Performance measurement is a complex undertaking. To illustrate this point, I list the evaluation methods deployed in the key case studies of the book:
- McLaughlin Group panel predictions (p. 49): proportion of predictions that become “completely true” or “mostly true,” ignoring predictions that cannot be or are not yet verifiable
- Election forecasts (p. 70): proportion of Republican wins among those districts predicted to be “leaning Republican” (underlying this type of evaluation is some criterion for calling a race to be “leaning”)
- Baseball prospect forecasting (p. 90): number of major-league wins generated by players on the Top 100 prospect list in specified window of time; the wins attributed to individual players are computed via a formula known as “wins above replacement player”
- Daily high-temperature forecasts (p. 132): average difference between predicted temperature (x days in advance) and actual temperature relative to “naïve” methods of prediction, such as always predicting the average temperature, or predicting tomorrow’s temperature to equal today’s
- Rainfall forecast (p. 135): how close to, say, 20%, is the proportion of days on which it actually rained, among those days when the weather service forecasts 20% chance of rain
- Earthquake forecast (p. 160): whether an earthquake in the predicted range of magnitude occurred in the predicted range of time at a predicted region of the world, or not (this is a binary outcome)
- GDP growth forecast (p. 182): the proportion of times in which the economist’s prediction intervals contain the actual GDP growth
- Chess (Ch. 9): winning games
- Poker (p. 311): amount of earnings
- Long-range global temperature forecast (pp. 398, 402): actual trend against predicted trend. (Note that this is the same method as #7 but with only one prediction interval.)
If you are thinking the evalution methods listed above seem numerous and arbitrary, you’d be right. After reading Silver’s book, you should be thinking critically about how predictions are evaluated (and in some cases, how they may be impossible to verify). Probabilistic forecasts that Silver advocates are even harder to validate. Silver tells it like it is: this is difficult but crucial work; and one must look out for forecasters who don’t report their errors, as well as those who hide their errors by using inappropriate measurement.
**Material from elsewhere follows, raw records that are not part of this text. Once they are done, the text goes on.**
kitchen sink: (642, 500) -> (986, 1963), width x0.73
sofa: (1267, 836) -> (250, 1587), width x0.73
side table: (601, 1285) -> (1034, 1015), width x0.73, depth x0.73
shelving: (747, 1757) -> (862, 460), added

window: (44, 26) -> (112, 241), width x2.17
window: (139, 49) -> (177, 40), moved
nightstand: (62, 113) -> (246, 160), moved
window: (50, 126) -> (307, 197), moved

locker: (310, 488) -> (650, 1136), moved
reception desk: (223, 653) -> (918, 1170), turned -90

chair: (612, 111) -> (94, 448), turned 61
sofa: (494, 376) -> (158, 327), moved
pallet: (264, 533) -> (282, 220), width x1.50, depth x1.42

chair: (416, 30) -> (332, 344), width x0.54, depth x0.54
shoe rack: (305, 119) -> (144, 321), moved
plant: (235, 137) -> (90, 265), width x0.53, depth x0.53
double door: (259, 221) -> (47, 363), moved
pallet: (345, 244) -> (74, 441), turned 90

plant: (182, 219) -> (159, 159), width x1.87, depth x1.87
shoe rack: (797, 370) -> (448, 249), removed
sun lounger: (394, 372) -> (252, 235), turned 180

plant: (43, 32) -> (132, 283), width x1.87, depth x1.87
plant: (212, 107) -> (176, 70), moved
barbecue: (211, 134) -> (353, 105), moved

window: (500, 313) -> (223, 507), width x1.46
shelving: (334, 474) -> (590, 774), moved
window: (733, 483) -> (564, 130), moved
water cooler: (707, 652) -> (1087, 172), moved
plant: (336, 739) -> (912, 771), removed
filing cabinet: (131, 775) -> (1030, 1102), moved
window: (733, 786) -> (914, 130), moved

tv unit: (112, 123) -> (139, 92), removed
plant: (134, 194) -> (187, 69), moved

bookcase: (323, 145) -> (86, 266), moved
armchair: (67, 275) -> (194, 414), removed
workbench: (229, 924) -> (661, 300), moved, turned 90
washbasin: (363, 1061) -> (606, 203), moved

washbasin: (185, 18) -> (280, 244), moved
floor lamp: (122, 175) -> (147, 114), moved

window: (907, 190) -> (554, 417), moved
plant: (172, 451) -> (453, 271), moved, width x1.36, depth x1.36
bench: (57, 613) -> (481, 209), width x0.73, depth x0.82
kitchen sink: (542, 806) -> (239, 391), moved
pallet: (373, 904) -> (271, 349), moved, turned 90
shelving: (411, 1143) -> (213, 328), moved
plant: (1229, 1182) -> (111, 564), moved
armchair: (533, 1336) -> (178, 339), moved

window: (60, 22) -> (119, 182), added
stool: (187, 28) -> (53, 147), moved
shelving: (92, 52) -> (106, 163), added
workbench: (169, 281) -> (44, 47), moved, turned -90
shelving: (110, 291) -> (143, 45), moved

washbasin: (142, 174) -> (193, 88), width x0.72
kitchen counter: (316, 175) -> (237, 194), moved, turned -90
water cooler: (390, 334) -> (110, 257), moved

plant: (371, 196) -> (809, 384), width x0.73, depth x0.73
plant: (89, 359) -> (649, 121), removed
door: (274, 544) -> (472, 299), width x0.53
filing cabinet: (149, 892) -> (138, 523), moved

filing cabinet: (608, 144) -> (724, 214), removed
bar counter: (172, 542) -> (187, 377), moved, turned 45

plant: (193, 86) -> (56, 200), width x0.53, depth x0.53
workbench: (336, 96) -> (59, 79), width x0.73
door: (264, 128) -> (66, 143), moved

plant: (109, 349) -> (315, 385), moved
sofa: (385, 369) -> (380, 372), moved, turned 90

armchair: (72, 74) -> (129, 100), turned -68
Throughout the book, Silver makes many practical recommendations that reveal his practitioner’s perspective on forecasting. As an applied statistician, I endorse without hesitation specific pieces of advice, such as use probability models, more data could make predictions worse, mix art and science, try hard to find the right data, don’t just use readily available data, and avoid too much precision.
The only exaggeration in the book is his elevation of “Bayesian” statistics as the solution to predictive inaccuracy. What he packages as Bayesian has been part of statistical science even before the recent rise of modern Bayesian statistics. (The disagreement between Bayesians and non-Bayesians is over how these concepts are utilized.) Silver’s exposition focuses on probability updating in sequential decision-making, which is understandable given his expertise in sequential settings with a rich tradition of data collection, such as baseball and polling. (At one point, he makes an astute comment about data analysts selecting more promising settings in which to work.) The modern Bayesian movement is much broader than probability updating, and I’d point you to Professor Andrew Gelman’s blog and/or books as a place to explore what I mean by that. It must be said, though, that the technicalities of Bayesian statistics are tough to convey in a mass-market book.
In spite of the minor semantic issue, I am confident my readers will enjoy reading Silver’s book (link). It is one of the more balanced, practical books on statistical thinking on the market today by a prominent public advocate of the data-driven mindset.